Die Ferien, die er mit seiner Schwester Margot bei den Großeltern in Tübingen verbrachte, blieben Fritz Bauer als wundervolle Reisen in die Vergangenheit zeitlebens in Erinnerung. Tief erschütterten ihn deshalb 1938 die traurigen Nachrichten im Brief seiner Mutter und ließen sogleich die Atmosphäre im großelterlichen Haus wieder lebendig werden – das „Erleben der Kronengasse. Es ist schwer, alle Gefühlswerte wiederzugeben, die das steile Sträßchen für mich barg und die ich heute noch nicht vergessen kann. Alles, auch alles hatte seine Reize. Die Kronenstraße war ein Kaufladen für den Knaben, nicht tot, voll von Geschäftigkeit. […] Da war neben dem Haus der Großeltern der Metzger, daneben der Bäcker, und gegenüber gab es das Mehl. Die Wirtschaft lag zur Linken unseres Hauses. Und bei den Großeltern selbst war im Laden für Kleidung gesorgt. Wenige Häuser entfernt sah, ja schmeckte man das Café, die Konditorei. Alles, was das Herz begehrte, war da; nichts war verschlossen; es war die ganze Wirtschaftswelt des jungen Buben.“

„Wie viele Geheimnisse gab es nicht in der Kronenstraße 6. Alles lag in einem seltsamen Zwielicht. Dabei waren es die einfachsten Dinge der Welt, häufig nur Dinge, die eine oder zwei Generationen zurücklagen.“ Beispielsweise war da das „Fremdenzimmer“ im zweiten Stock, ein viele Jahre mit der Schwester geteiltes Feriendomizil: „[I]ch erinnere mich noch mit der schärfsten Deutlichkeit, was alles ich in meiner Jugendzeit dort fühlte.“ Mit seinem seltsamen Mobiliar wirkte es wie ein Zimmer aus einem Museum: die bunte Absonderlichkeit der Tapete mit riesigen, inzwischen verblassten Chrysanthemen, der obligate rote Plüschsessel und der alte Tisch, die beide „hinkten“, das Sofa, „dessen Eingeweide zeitlebens durch einen schweren Stoff mit bunten Blumen verdeckt waren“. Als junger Knirps, so kam es Fritz Bauer wieder in den Sinn, hatte er es hier zu seiner ersten Ohnmacht gebracht, als er im Schlaf vom Sofa herunter fiel. Eine Szene, über die er seiner Schwester Margot nicht oft genug erzählen konnte.

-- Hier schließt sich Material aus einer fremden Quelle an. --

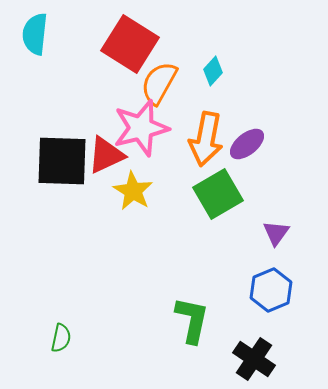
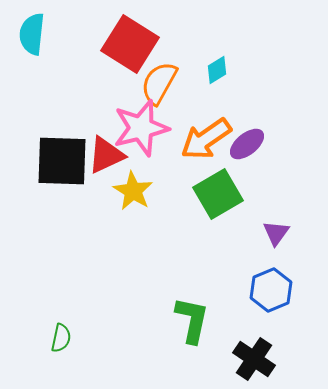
cyan semicircle: moved 3 px left
cyan diamond: moved 4 px right, 1 px up; rotated 16 degrees clockwise
orange arrow: rotated 44 degrees clockwise
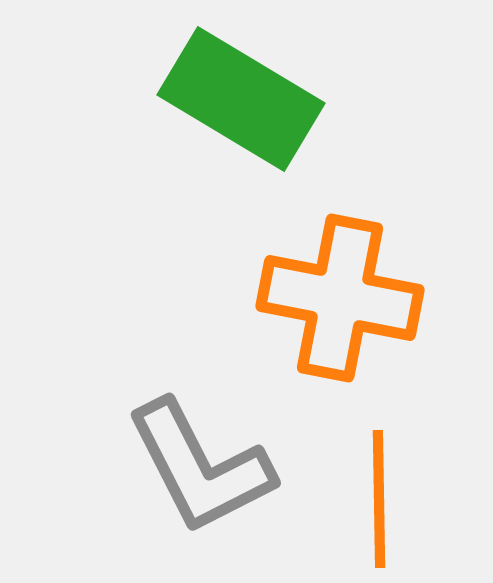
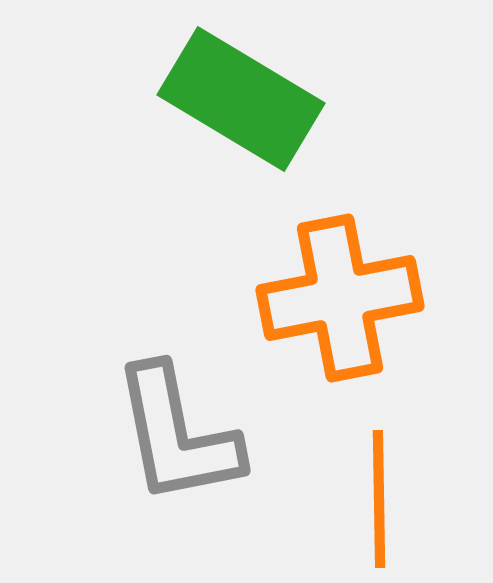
orange cross: rotated 22 degrees counterclockwise
gray L-shape: moved 23 px left, 32 px up; rotated 16 degrees clockwise
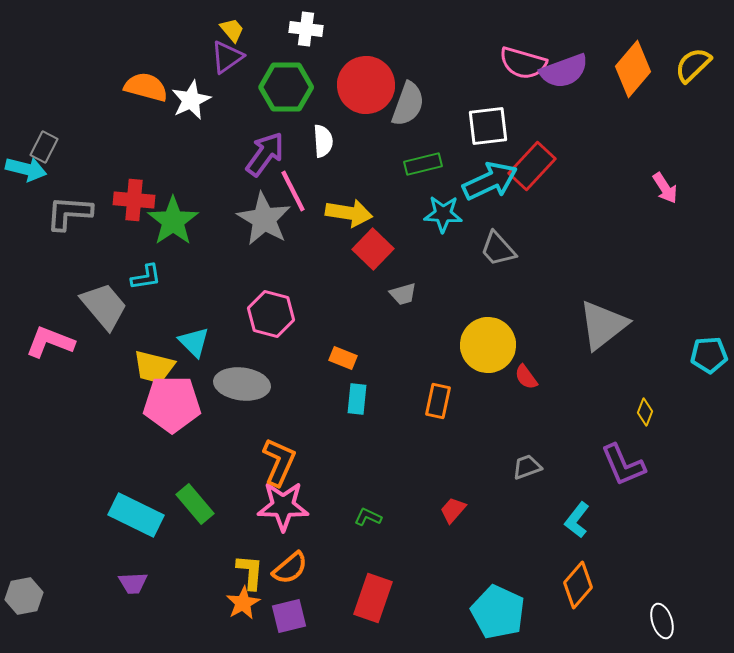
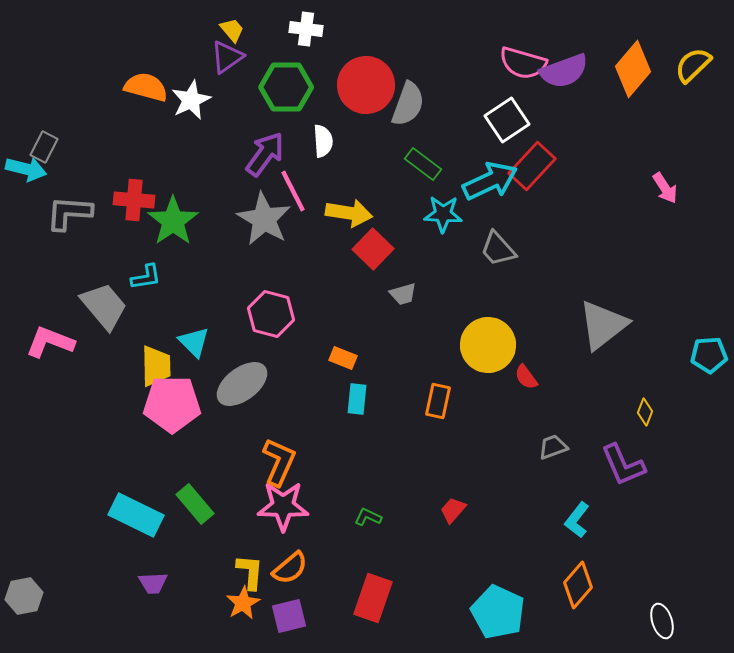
white square at (488, 126): moved 19 px right, 6 px up; rotated 27 degrees counterclockwise
green rectangle at (423, 164): rotated 51 degrees clockwise
yellow trapezoid at (154, 367): moved 2 px right, 1 px up; rotated 105 degrees counterclockwise
gray ellipse at (242, 384): rotated 44 degrees counterclockwise
gray trapezoid at (527, 467): moved 26 px right, 20 px up
purple trapezoid at (133, 583): moved 20 px right
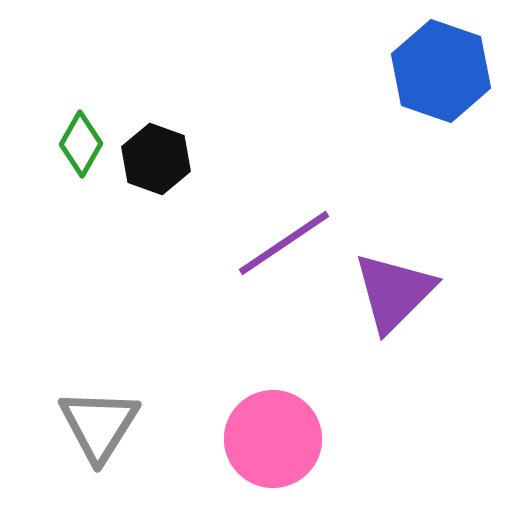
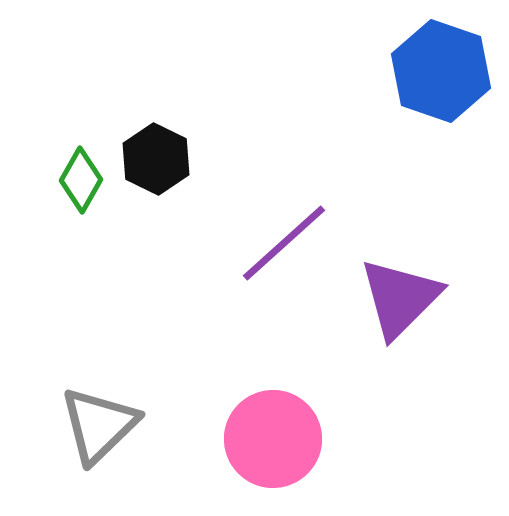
green diamond: moved 36 px down
black hexagon: rotated 6 degrees clockwise
purple line: rotated 8 degrees counterclockwise
purple triangle: moved 6 px right, 6 px down
gray triangle: rotated 14 degrees clockwise
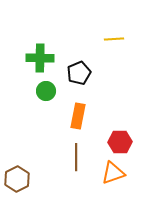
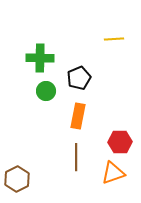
black pentagon: moved 5 px down
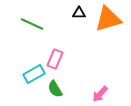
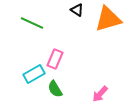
black triangle: moved 2 px left, 3 px up; rotated 32 degrees clockwise
green line: moved 1 px up
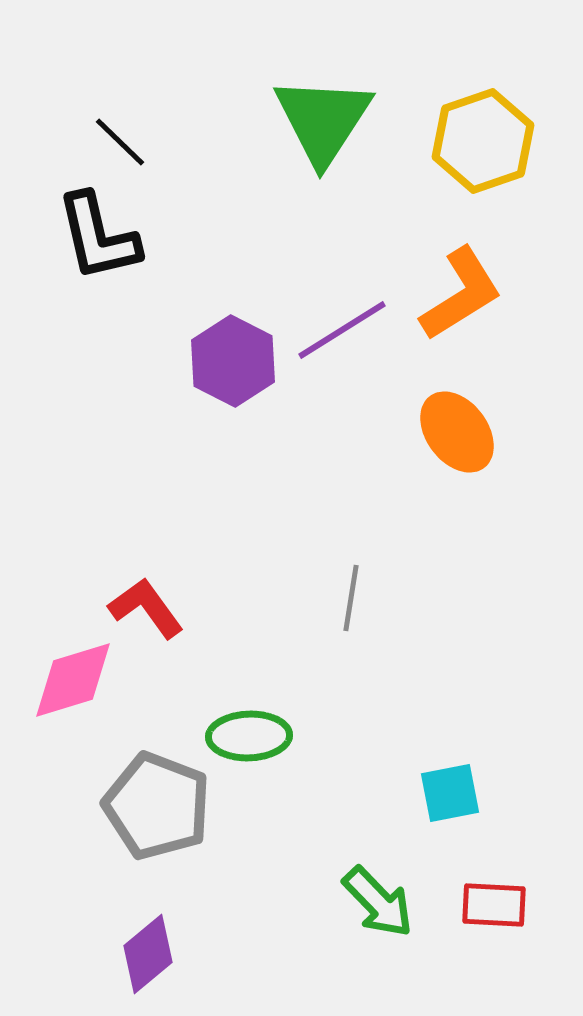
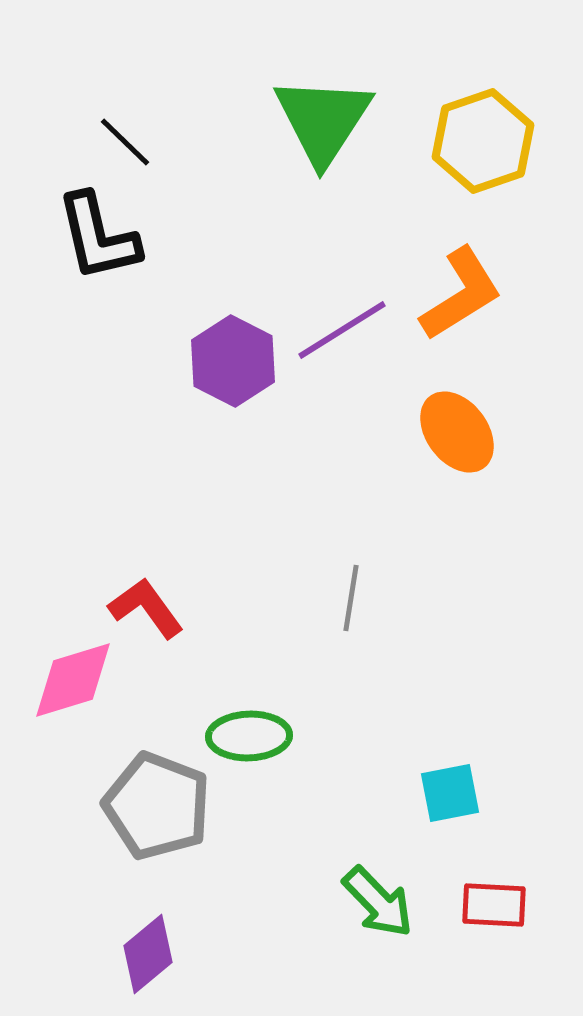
black line: moved 5 px right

Überhaupt war das Geschichtenerzählen in Tübingen ein Kapitel für sich. Im Halbdunkel der Gaslampe, die sie aus Angst vor den Mäusen die ganze Nacht mit schwacher Flamme brennen ließen, schrieb Fritz Bauer jetzt, 1938, an seine Mutter, habe er vor dem Einschlafen „Bandwürmer von Erzählungen“ für seine Schwester Margot erfunden. Die Helden der Geschichte bestanden Abenteuer auf Abenteuer, und er habe damals alle Mühe darauf verwandt, die Erzählung fortzuführen, auszudehnen, möglichst lange keinen Schluss zu finden und erst dann, wenn sich einer der Helden in einer ausweglosen Situation befand, seine Zuhörerin auf den nächsten Abend zu vertrösten. „Nur in Tübingen war dergleichen möglich.“"

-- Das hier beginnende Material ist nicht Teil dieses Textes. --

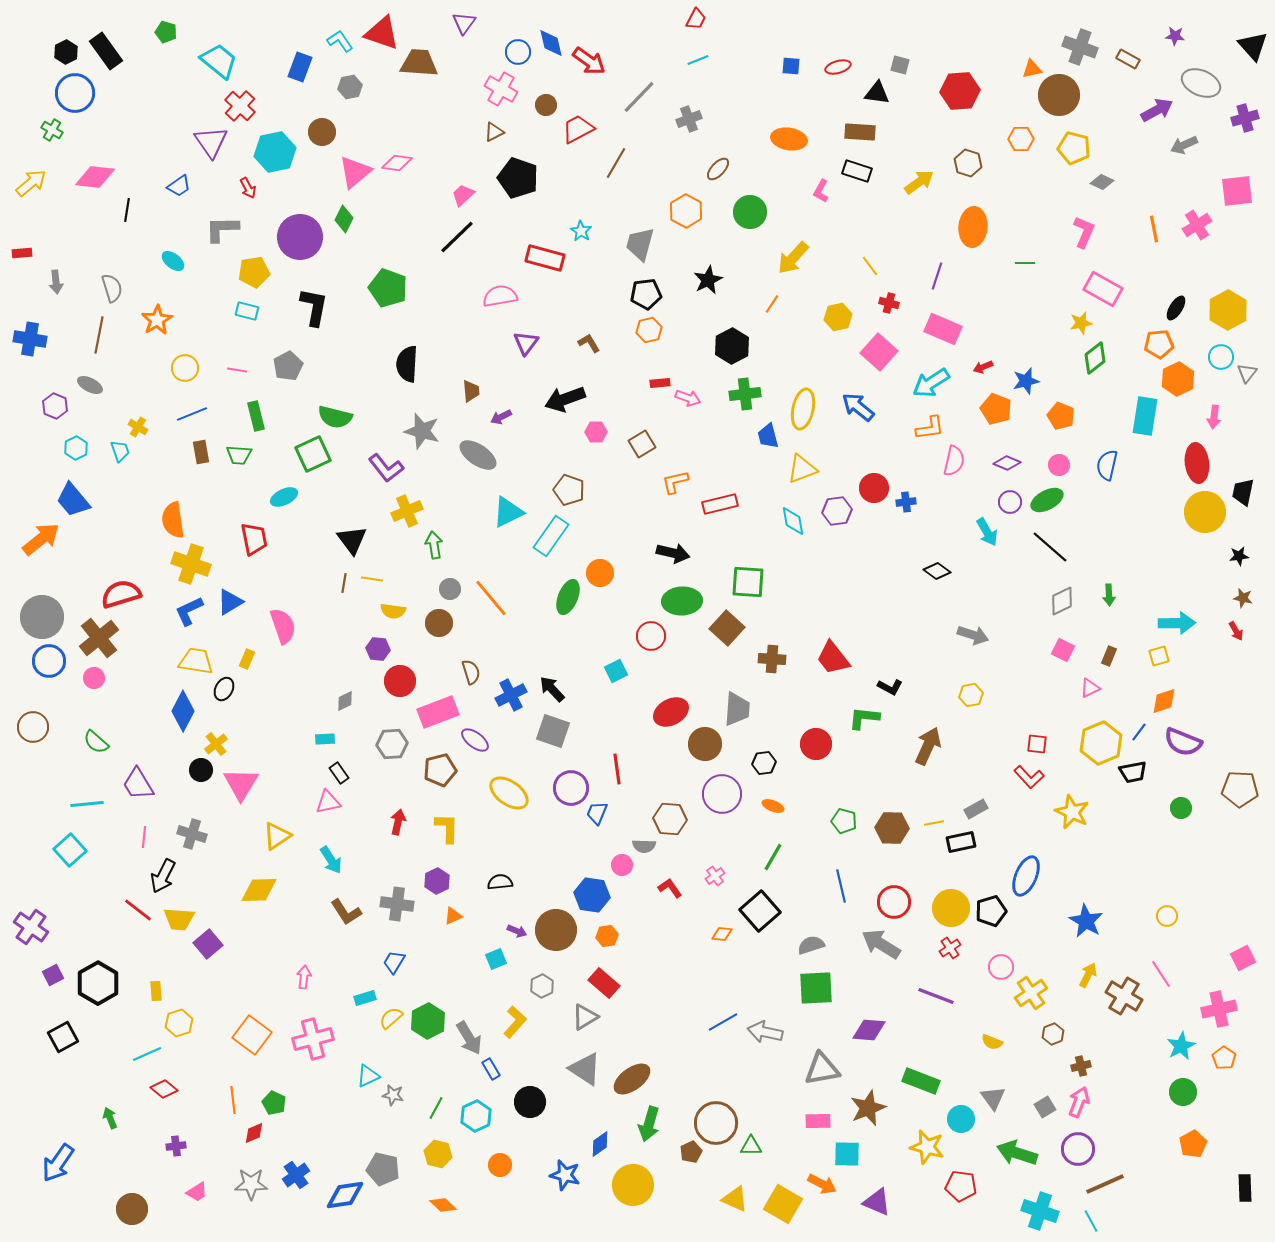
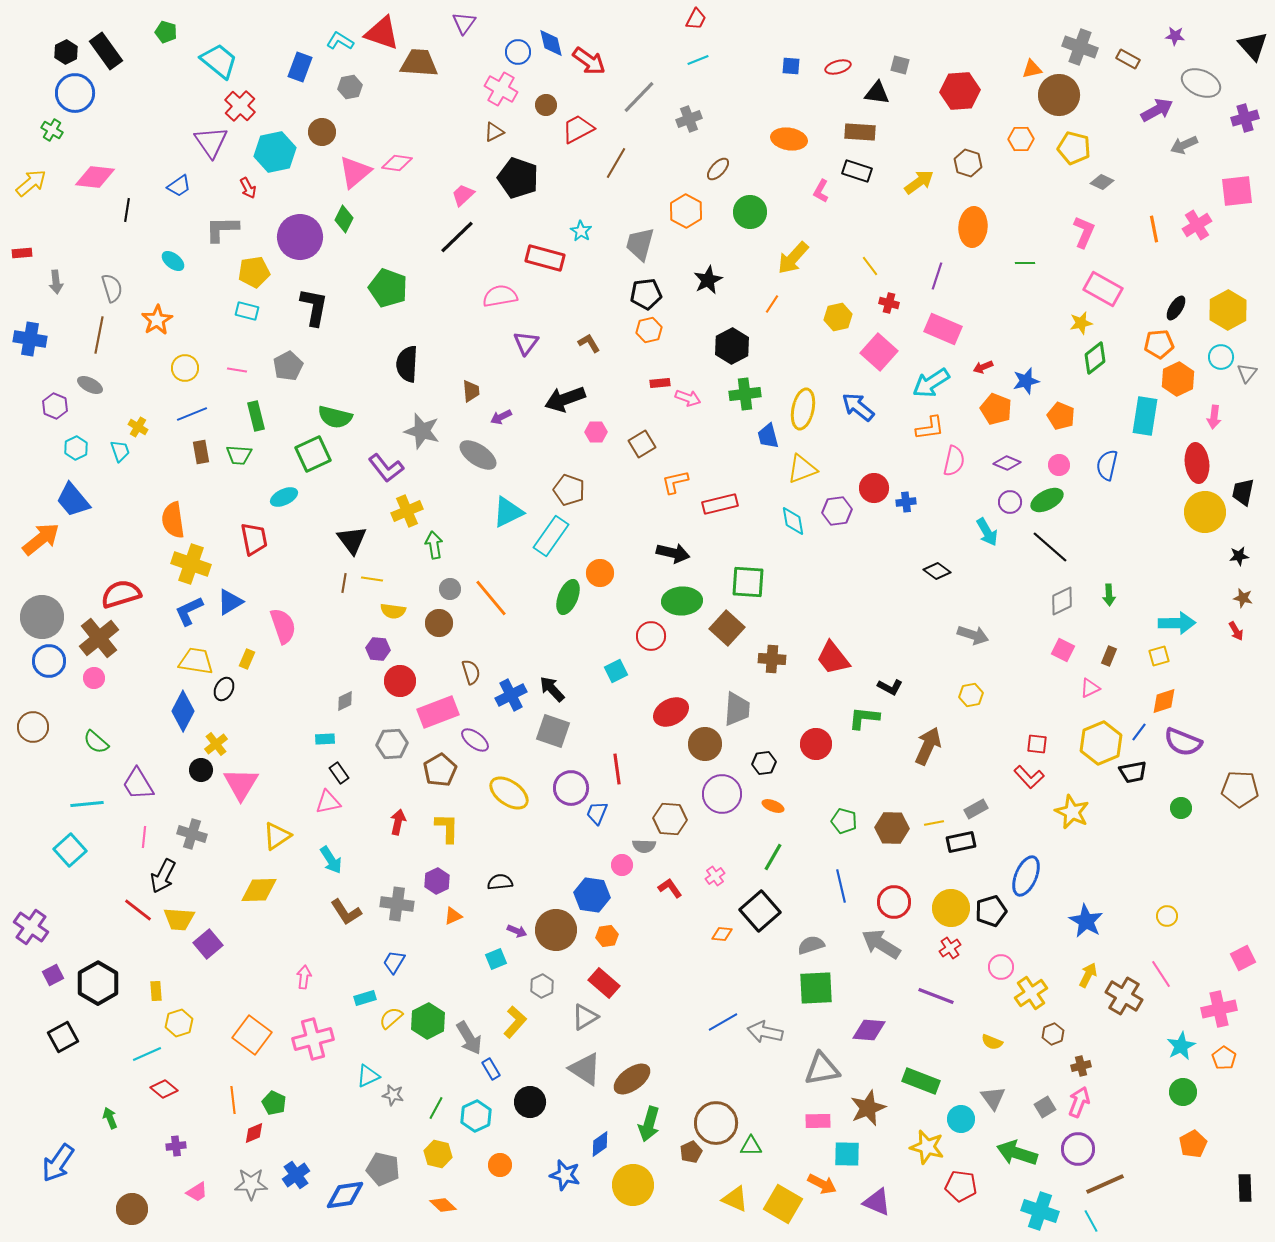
cyan L-shape at (340, 41): rotated 24 degrees counterclockwise
brown pentagon at (440, 770): rotated 16 degrees counterclockwise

Ob Fritz Bauers Brief seine Mutter Ella erreicht hat, der es nach der so genannten „Reichskristallnacht“ mit Hilfe ihres Sohnes in letzter Minute gelang, zusammen mit ihrem Ehemann nach Kopenhagen zu entkommen, ist nicht bekannt. Das Geschäft in der Kronenstraße wurde wie gesagt „arisiert“, die ganze Familie auseinandergerissen und Bauers Verwandte lebten nach dem Ende der Nazi-Herrschaft in den USA, Südafrika, Dänemark und Schweden. Bauer selbst kehrte 1949 nach Deutschland zurück, wo er jedoch keine neue Anstellung in seinem geliebten Schwabenland fand.

Anmerkungen

[1] Irmtrud Wojak, Fritz Bauer. Eine Biographie. München: BUXUS EDITION, 2016 (Original 2009), S. 30 ff. (Foto: Familie Bauer, © Privatbesitz).

[2] Vgl. den Brief von Fritz Bauer an seine Mutter Ella Bauer, Sommer 1938, o. D. Der Brief ist aus dem Privatbesitz Dr. Heinz Meyer-Veldes, Oldenburg, in Kopie an Irmtrud Wojak gegeben worden, die das Original der Familie Bauers in Kopenhagen übergeben hat.